== Segment start ==
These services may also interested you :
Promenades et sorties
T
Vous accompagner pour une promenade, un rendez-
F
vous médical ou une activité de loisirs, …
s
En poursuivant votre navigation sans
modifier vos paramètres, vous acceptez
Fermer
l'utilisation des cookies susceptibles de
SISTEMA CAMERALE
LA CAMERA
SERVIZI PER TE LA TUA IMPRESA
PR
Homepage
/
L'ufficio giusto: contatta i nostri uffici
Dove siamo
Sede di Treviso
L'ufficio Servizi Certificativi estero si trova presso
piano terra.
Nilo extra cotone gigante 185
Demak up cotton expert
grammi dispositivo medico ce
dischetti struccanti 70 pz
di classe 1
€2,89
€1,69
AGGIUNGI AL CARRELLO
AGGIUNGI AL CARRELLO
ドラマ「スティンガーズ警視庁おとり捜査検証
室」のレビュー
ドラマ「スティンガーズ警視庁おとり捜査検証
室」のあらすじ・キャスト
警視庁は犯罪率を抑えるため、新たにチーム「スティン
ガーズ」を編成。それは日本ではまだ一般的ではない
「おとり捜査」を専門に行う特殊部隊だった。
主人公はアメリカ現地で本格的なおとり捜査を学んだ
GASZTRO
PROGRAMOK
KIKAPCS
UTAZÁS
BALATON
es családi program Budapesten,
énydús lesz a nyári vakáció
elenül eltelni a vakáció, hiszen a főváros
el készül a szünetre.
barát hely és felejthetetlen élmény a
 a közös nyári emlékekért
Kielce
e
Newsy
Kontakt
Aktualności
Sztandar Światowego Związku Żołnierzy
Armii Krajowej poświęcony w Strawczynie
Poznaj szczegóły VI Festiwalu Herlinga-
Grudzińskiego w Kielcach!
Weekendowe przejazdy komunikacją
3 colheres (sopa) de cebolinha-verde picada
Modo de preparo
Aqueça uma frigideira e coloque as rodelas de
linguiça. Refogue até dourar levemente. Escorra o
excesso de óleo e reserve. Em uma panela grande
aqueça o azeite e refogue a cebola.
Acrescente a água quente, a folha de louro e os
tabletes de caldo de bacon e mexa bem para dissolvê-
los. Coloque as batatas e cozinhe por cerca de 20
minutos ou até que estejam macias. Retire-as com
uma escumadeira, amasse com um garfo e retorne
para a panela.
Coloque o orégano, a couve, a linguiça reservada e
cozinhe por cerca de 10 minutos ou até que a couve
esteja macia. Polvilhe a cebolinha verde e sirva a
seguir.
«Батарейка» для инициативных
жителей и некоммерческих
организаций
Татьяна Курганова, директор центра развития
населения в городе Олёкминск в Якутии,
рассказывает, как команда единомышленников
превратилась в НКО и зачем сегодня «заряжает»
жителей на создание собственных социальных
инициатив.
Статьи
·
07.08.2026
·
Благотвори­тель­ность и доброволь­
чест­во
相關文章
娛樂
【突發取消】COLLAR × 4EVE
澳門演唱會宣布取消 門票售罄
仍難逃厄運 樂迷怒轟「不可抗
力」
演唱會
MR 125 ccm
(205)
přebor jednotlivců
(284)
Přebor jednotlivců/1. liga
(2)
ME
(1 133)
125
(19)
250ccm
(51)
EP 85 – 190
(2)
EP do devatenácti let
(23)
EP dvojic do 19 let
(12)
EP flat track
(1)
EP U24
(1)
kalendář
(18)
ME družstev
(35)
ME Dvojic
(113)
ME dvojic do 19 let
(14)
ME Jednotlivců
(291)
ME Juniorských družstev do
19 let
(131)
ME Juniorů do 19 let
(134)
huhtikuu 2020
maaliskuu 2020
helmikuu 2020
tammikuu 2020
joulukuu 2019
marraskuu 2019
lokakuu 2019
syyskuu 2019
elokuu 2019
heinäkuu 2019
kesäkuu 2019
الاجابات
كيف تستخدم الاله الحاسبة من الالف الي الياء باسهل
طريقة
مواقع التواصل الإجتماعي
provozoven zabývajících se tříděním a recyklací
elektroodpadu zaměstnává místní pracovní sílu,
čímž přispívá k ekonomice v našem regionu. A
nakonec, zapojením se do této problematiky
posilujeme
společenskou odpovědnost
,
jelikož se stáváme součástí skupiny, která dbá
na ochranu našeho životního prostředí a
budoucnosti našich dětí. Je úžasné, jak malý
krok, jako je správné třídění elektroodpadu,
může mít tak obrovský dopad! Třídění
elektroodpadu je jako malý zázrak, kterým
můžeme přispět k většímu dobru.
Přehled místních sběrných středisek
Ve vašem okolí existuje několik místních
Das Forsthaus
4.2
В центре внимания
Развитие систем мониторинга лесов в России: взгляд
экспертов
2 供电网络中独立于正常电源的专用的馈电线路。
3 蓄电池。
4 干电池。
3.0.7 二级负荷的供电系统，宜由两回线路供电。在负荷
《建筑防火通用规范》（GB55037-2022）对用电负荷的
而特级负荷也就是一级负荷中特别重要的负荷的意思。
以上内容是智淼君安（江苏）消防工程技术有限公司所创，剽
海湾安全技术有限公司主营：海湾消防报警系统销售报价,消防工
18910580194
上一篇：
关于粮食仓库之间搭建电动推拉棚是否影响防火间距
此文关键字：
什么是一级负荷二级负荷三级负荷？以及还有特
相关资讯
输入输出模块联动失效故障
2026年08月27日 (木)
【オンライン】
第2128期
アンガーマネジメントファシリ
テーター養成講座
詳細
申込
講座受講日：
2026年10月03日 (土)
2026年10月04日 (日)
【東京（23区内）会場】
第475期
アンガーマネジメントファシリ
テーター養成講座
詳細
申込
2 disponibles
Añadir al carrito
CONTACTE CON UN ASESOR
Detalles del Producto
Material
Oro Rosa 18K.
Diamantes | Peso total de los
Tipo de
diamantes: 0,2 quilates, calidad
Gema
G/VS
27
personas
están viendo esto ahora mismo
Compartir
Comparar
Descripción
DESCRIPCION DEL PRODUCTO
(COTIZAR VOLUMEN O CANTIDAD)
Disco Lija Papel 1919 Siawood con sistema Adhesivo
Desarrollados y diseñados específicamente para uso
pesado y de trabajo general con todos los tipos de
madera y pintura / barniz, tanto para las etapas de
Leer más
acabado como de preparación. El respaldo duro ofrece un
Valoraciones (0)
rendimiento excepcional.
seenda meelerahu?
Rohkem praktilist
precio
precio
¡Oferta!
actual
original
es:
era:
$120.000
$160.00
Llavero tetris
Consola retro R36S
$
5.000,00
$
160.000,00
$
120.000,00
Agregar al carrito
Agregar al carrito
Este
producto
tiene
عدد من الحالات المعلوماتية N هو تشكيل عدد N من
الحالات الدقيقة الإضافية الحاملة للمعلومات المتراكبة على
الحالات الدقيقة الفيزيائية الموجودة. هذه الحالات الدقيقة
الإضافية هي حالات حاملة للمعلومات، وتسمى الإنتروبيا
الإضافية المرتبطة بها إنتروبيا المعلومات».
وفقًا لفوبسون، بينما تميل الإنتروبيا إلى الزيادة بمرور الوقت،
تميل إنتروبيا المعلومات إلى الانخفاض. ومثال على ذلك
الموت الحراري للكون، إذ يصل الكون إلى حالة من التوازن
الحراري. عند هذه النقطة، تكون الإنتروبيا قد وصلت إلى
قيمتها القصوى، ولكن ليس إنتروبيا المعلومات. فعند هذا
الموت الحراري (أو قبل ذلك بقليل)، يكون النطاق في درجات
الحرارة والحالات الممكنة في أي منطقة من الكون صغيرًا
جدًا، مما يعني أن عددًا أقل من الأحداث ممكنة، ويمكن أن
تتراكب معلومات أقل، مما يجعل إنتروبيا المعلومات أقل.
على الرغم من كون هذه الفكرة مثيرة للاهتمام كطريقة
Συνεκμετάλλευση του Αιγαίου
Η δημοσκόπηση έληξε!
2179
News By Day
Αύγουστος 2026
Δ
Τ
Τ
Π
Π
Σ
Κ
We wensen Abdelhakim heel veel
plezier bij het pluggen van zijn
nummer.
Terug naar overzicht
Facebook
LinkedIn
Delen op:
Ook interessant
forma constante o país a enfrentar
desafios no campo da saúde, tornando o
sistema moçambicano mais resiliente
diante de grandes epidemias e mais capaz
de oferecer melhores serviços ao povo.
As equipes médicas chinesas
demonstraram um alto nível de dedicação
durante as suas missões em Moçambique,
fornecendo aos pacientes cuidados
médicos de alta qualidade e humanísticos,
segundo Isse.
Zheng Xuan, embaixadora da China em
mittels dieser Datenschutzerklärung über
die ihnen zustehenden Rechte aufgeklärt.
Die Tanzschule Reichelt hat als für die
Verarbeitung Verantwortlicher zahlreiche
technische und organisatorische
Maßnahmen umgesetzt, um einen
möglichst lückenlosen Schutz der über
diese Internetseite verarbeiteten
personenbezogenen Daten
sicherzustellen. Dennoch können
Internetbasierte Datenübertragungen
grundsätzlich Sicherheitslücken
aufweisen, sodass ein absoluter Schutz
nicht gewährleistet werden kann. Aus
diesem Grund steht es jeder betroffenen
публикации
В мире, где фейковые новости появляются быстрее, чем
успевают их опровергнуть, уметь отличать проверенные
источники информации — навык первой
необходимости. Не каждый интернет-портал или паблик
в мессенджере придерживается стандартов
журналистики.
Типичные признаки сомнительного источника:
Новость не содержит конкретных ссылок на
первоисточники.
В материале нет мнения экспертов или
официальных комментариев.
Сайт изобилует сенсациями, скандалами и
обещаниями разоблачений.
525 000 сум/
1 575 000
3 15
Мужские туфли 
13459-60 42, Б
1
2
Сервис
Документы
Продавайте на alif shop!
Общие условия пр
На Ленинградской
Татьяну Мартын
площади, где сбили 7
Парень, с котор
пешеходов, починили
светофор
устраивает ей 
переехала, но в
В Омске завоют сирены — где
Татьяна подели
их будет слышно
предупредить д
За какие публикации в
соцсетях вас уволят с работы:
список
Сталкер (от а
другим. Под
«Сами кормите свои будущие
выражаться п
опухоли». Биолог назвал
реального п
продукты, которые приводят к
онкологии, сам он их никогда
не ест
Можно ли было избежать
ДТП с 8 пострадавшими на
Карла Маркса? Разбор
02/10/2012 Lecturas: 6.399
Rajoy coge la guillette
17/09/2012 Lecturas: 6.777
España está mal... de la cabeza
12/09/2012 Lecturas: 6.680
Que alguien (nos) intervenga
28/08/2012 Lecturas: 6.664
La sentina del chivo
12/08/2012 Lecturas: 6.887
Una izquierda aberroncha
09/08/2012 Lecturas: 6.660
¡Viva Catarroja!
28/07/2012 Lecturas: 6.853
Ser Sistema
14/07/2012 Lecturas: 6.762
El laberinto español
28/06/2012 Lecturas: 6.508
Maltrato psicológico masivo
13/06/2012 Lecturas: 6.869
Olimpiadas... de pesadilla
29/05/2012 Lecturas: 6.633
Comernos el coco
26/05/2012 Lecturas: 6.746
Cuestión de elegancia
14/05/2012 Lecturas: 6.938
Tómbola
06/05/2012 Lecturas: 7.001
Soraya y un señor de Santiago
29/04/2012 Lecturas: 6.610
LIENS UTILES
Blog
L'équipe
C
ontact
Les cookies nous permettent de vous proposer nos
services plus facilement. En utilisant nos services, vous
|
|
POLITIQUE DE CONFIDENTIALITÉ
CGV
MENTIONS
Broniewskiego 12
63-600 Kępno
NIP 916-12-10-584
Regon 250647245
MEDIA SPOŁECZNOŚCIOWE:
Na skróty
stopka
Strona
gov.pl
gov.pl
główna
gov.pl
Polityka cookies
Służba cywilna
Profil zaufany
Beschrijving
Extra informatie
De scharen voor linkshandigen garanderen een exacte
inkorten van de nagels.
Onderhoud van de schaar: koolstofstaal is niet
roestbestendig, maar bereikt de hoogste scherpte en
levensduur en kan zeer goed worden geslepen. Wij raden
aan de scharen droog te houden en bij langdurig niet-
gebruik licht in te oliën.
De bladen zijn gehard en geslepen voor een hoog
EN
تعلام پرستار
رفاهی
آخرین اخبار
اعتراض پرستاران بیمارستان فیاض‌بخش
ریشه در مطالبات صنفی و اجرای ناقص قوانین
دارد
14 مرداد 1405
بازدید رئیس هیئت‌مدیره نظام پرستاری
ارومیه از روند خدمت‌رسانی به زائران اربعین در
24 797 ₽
== Segment end ==
» **Brief**
Write out the data line for line, from its first line down through the line containing "Coloque o orégano, a", and include both of those end lines.

» **Response to this task**
These services may also interested you :
Promenades et sorties
T
Vous accompagner pour une promenade, un rendez-
F
vous médical ou une activité de loisirs, …
s
En poursuivant votre navigation sans
modifier vos paramètres, vous acceptez
Fermer
l'utilisation des cookies susceptibles de
SISTEMA CAMERALE
LA CAMERA
SERVIZI PER TE LA TUA IMPRESA
PR
Homepage
/
L'ufficio giusto: contatta i nostri uffici
Dove siamo
Sede di Treviso
L'ufficio Servizi Certificativi estero si trova presso
piano terra.
Nilo extra cotone gigante 185
Demak up cotton expert
grammi dispositivo medico ce
dischetti struccanti 70 pz
di classe 1
€2,89
€1,69
AGGIUNGI AL CARRELLO
AGGIUNGI AL CARRELLO
ドラマ「スティンガーズ警視庁おとり捜査検証
室」のレビュー
ドラマ「スティンガーズ警視庁おとり捜査検証
室」のあらすじ・キャスト
警視庁は犯罪率を抑えるため、新たにチーム「スティン
ガーズ」を編成。それは日本ではまだ一般的ではない
「おとり捜査」を専門に行う特殊部隊だった。
主人公はアメリカ現地で本格的なおとり捜査を学んだ
GASZTRO
PROGRAMOK
KIKAPCS
UTAZÁS
BALATON
es családi program Budapesten,
énydús lesz a nyári vakáció
elenül eltelni a vakáció, hiszen a főváros
el készül a szünetre.
barát hely és felejthetetlen élmény a
 a közös nyári emlékekért
Kielce
e
Newsy
Kontakt
Aktualności
Sztandar Światowego Związku Żołnierzy
Armii Krajowej poświęcony w Strawczynie
Poznaj szczegóły VI Festiwalu Herlinga-
Grudzińskiego w Kielcach!
Weekendowe przejazdy komunikacją
3 colheres (sopa) de cebolinha-verde picada
Modo de preparo
Aqueça uma frigideira e coloque as rodelas de
linguiça. Refogue até dourar levemente. Escorra o
excesso de óleo e reserve. Em uma panela grande
aqueça o azeite e refogue a cebola.
Acrescente a água quente, a folha de louro e os
tabletes de caldo de bacon e mexa bem para dissolvê-
los. Coloque as batatas e cozinhe por cerca de 20
minutos ou até que estejam macias. Retire-as com
uma escumadeira, amasse com um garfo e retorne
para a panela.
Coloque o orégano, a couve, a linguiça reservada e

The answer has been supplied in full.